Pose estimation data

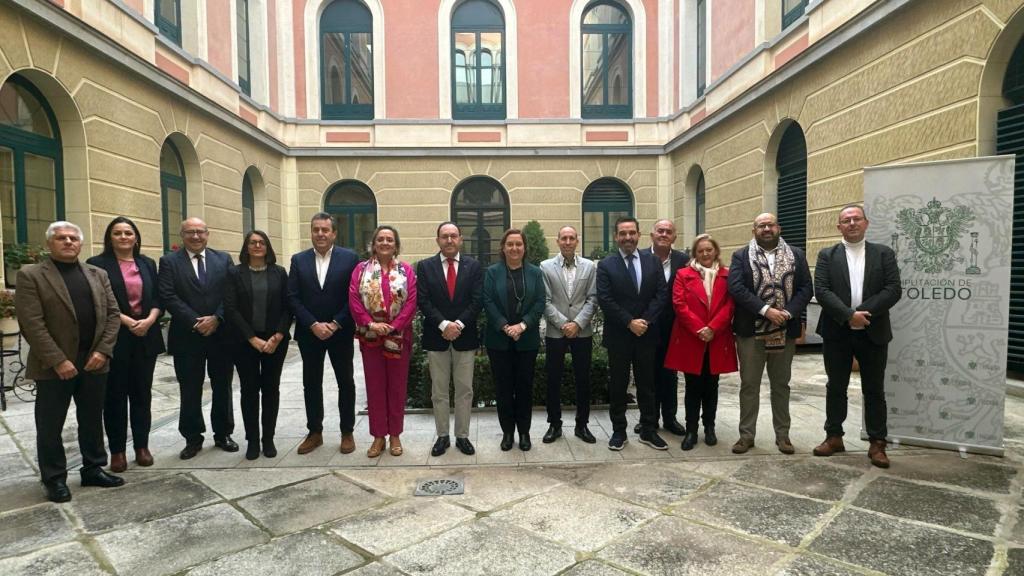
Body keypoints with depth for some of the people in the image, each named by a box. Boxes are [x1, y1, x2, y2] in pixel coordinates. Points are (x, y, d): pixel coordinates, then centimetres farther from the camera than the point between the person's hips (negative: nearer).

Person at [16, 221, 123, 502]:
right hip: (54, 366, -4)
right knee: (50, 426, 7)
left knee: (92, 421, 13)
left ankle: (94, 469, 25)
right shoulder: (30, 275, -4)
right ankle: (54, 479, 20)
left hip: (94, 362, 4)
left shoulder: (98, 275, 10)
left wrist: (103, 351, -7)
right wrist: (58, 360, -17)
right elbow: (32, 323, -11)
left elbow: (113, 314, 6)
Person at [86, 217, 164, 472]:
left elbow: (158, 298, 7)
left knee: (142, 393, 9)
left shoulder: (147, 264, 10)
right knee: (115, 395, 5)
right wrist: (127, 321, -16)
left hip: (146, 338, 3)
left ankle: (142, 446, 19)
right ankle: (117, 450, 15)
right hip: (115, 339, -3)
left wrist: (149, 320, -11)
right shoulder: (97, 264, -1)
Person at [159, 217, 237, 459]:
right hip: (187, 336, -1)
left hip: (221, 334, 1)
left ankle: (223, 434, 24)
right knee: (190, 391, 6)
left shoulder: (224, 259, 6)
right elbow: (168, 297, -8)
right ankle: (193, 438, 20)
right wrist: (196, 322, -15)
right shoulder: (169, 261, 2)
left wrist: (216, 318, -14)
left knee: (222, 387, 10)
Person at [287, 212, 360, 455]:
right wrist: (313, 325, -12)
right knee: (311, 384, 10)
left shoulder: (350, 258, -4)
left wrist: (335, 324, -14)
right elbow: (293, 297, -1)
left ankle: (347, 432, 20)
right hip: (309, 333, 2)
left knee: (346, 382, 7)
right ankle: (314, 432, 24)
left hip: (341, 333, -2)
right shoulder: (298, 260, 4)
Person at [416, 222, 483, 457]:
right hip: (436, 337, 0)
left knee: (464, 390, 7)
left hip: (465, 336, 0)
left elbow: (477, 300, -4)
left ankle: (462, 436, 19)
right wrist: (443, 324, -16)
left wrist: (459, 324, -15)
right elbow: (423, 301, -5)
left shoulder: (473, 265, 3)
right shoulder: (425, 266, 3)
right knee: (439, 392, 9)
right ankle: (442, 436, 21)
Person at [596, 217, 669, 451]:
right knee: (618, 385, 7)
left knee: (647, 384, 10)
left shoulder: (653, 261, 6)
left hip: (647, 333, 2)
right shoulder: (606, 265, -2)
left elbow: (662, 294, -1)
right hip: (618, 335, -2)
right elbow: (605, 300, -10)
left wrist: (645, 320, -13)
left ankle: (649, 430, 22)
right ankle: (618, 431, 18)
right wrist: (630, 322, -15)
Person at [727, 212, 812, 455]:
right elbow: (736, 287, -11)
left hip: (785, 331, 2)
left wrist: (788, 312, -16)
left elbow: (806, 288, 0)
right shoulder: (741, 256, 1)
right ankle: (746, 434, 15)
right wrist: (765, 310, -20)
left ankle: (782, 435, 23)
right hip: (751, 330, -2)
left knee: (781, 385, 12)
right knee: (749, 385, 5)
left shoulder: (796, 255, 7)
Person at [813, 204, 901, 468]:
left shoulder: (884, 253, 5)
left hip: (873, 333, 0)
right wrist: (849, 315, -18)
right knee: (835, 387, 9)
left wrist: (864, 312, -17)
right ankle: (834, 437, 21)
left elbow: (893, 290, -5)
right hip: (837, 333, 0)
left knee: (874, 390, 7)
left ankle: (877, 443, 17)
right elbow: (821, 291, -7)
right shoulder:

ACTIVITY ▸ All lines from the one containing "right shoulder: (169, 261, 2)" to the last line above should be reproduced exactly, and no other lines should be given.

TASK RESULT ▸
right shoulder: (169, 261, 2)
left wrist: (216, 318, -14)
left knee: (222, 387, 10)
Person at [287, 212, 360, 455]:
right wrist: (313, 325, -12)
right knee: (311, 384, 10)
left shoulder: (350, 258, -4)
left wrist: (335, 324, -14)
right elbow: (293, 297, -1)
left ankle: (347, 432, 20)
right hip: (309, 333, 2)
left knee: (346, 382, 7)
right ankle: (314, 432, 24)
left hip: (341, 333, -2)
right shoulder: (298, 260, 4)
Person at [416, 222, 483, 457]:
right hip: (436, 337, 0)
left knee: (464, 390, 7)
left hip: (465, 336, 0)
left elbow: (477, 300, -4)
left ankle: (462, 436, 19)
right wrist: (443, 324, -16)
left wrist: (459, 324, -15)
right elbow: (423, 301, -5)
left shoulder: (473, 265, 3)
right shoulder: (425, 266, 3)
right knee: (439, 392, 9)
right ankle: (442, 436, 21)
Person at [596, 217, 669, 451]:
right knee: (618, 385, 7)
left knee: (647, 384, 10)
left shoulder: (653, 261, 6)
left hip: (647, 333, 2)
right shoulder: (606, 265, -2)
left elbow: (662, 294, -1)
right hip: (618, 335, -2)
right elbow: (605, 300, -10)
left wrist: (645, 320, -13)
left ankle: (649, 430, 22)
right ankle: (618, 431, 18)
right wrist: (630, 322, -15)
Person at [727, 212, 812, 455]:
right elbow: (736, 287, -11)
left hip: (785, 331, 2)
left wrist: (788, 312, -16)
left elbow: (806, 288, 0)
right shoulder: (741, 256, 1)
right ankle: (746, 434, 15)
right wrist: (765, 310, -20)
left ankle: (782, 435, 23)
right hip: (751, 330, -2)
left knee: (781, 385, 12)
right knee: (749, 385, 5)
left shoulder: (796, 255, 7)
Person at [813, 204, 901, 468]:
left shoulder: (884, 253, 5)
left hip: (873, 333, 0)
right wrist: (849, 315, -18)
right knee: (835, 387, 9)
left wrist: (864, 312, -17)
right ankle: (834, 437, 21)
left elbow: (893, 290, -5)
right hip: (837, 333, 0)
left knee: (874, 390, 7)
left ankle: (877, 443, 17)
right elbow: (821, 291, -7)
right shoulder:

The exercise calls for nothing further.